## Tugas yang Diberikan 1
Salin ulang secara persis bagian tulisan tentang hadis halal dan haram yang diawali kata-kata "Kebanyakan hadis yang" dan diakhiri kata-kata "halal dan haram.".
## Tugas yang Diberikan 2
Tuliskan kelanjutan tulisan tentang hadis halal dan haram, dimulai sesudah kalimat terakhirnya.

Jumat, 20 Mei 2011

Hadis Arbain ke enam: Halal dan Haram

Dalam kesepatan pengajian kemaren malam, Bayu telah membacakan dari Bulughul Mahram bab tentang halal-haram makanan.

Kebanyakan hadis yang dibacakan sangat jelas (tanpa perlu penjelasan lebih lanjut). Pengajian makin menarik kala para peserta mencoba menarik hadis dalam konteks permasalahan yang mereka hadapi. Misalnya, ada hadis yang menyebutkan tentang larangan memakan burung yang memiliki cakar yang tajam; hadis ini langsung disambut pertanyaan, "Tajamnya yang seperti apa?".

Buat orang awam seperti kita ini, kita memerlukan pedoman bagaimana bersikap terhadap hal-hal yang belum kita ketahui secara jelas halal-haramnya. Nah ternyata, panduan tersebut dapat terlihat dalam hadis arbain ke enam tentang halal dan haram.

Dalam hadis ini dijelaskan kalau yang halal itu jelas dan yang haram itu jelas. Dan diantara keduanya ada perkara yang dinamakan syubhat (meragukan). Lagi-lagi untuk orang awam seperti kita ini, bahkan untuk perkara halal dan haram yang sudah jelas pun kita banyak tidak mengetahui dasar hadisnya.

Yang kita ketahui kebanyakan adalah "pemahaman"  yang sudah beredar dimasyarakat, seperti halnya pemahaman "Haram memakan hewan yang hidup di dua air".....saya belum melakukan googling lebih jauh, tapi saya dapati tidak ada nash Quran ataupun hadis yang menyebutkan hal ini (bagi yang telah mengetahui nash Quran atau hadisnya boleh dishare sehingga bisa dijadikan referensi). Apakah artinya kita boleh memakan katak...wallahua'lam, saya belum memiliki pengetahuan yang jelas tentang itu.

## Data yang Ditampilkan
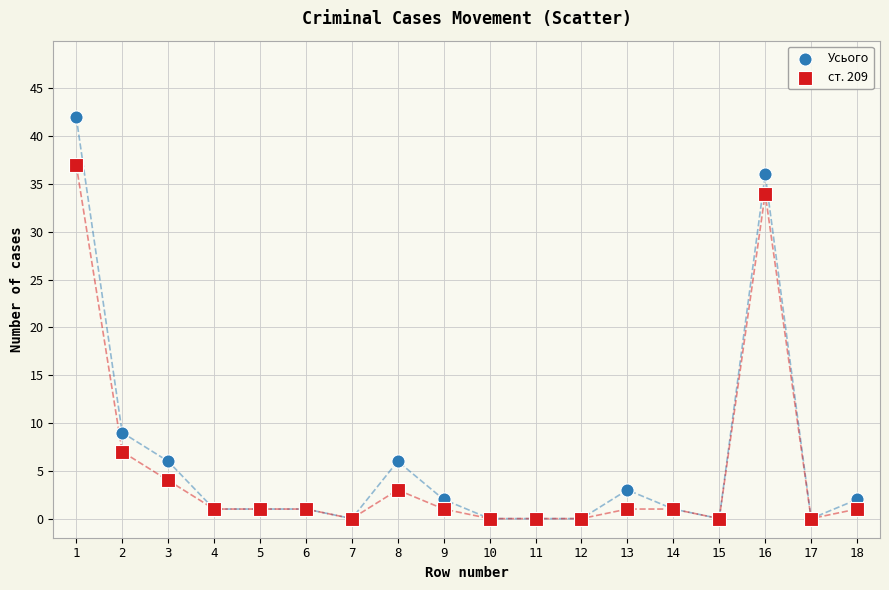

In the Усього series, what Y value is closest to 21?

9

## Ruang Jawaban 1
Kebanyakan hadis yang dibacakan sangat jelas (tanpa perlu penjelasan lebih lanjut). Pengajian makin menarik kala para peserta mencoba menarik hadis dalam konteks permasalahan yang mereka hadapi. Misalnya, ada hadis yang menyebutkan tentang larangan memakan burung yang memiliki cakar yang tajam; hadis ini langsung disambut pertanyaan, "Tajamnya yang seperti apa?".

Buat orang awam seperti kita ini, kita memerlukan pedoman bagaimana bersikap terhadap hal-hal yang belum kita ketahui secara jelas halal-haramnya. Nah ternyata, panduan tersebut dapat terlihat dalam hadis arbain ke enam tentang halal dan haram.

## Ruang Jawaban 2
Bagi saya, selama saya belum meiliki pengetahuan yang jelas tentang hal tersebut....maka menghindari hal tersebut adalah lebih utama selama masih ada alternatif yang sudah jelas kehalalannya.

Sekali lagi wallahu'alam....

Untuk pembahasan hadis yang lebih lengkap, silahkan baca kutipan penuh berikut yang di ambil dari http: //ulamasunnah.wordpress.com

 

 

Penjelasan Hadits Arbain Imam An Nawawi Keenam: Halam dan Haram


عَنْ أَبِي عَبْدِ اللهِ النُّعْمَانِ بْنِ بَشِيْرٍ رَضِيَ اللهُ عَنْهُمَا قَالَ سَمِعْتُ رَسُوْلَ اللهِ صَلَّى اللهُ عَلَيْهِ وَسَلَّمَ يَقُوْلُ : إِنَّ الْحَلاَلَ بَيِّنٌ وَإِنَّ الْحَرَامَ بَيِّنٌ وَبَيْنَهُمَا أُمُوْرٌ مُشْتَبِهَاتٌ لاَ يَعْلَمُهُنَّ كَثِيْرٌ مِنَ النَّاسِ، فَمَنِ اتَّقَى الشُّبُهَاتِ فَقَدْ اسْتَبْرَأَ لِدِيْنِهِ وَعِرْضِهِ، وَمَنْ وَقَعَ فِي الشُّبُهَاتِ وَقَعَ فِي الْحَرَامِ، كَالرَّاعِي يَرْعىَ حَوْلَ الْحِمَى يُوْشِكُ أَنْ يَرْتَعَ فِيْهِ، أَلاَ وَإِنَّ لِكُلِّ مَلِكٍ حِمًى أَلاَ وَإِنَّ حِمَى اللهِ مَحَارِمُهُ أَلاَ وَإِنَّ فِي الْجَسَدِ مُضْغَةً إِذَا صَلَحَتْ صَلَحَ الْجَسَدُ كُلُّهُ وَإِذَا فَسَدَتْ فَسَدَ الْجَسَدُ كُلُّهُ أَلاَ وَهِيَ الْقَلْبُ
[رواه البخاري ومسلم]

Dari Abi Abdillah An Nu’man bin Basyir rhadiyallahu ‘anhuma, dia berkata: Saya telah mendengar Rasulullah shallallahu ‘alaihi wasallam bersabda, “Sesungguhnya perkara yang halal telah jelas, dan perkara yang haram pun telah jelas. Dan di antara keduanya terdapat perkara-perkara yang meragukan, yang tidak diketahui oleh kebanyakan manusia. Maka barangsiapa menjaga dirinya dari perkara yang syubhat, maka ia telah menjaga keselamatan agamanya dan kehormatannya.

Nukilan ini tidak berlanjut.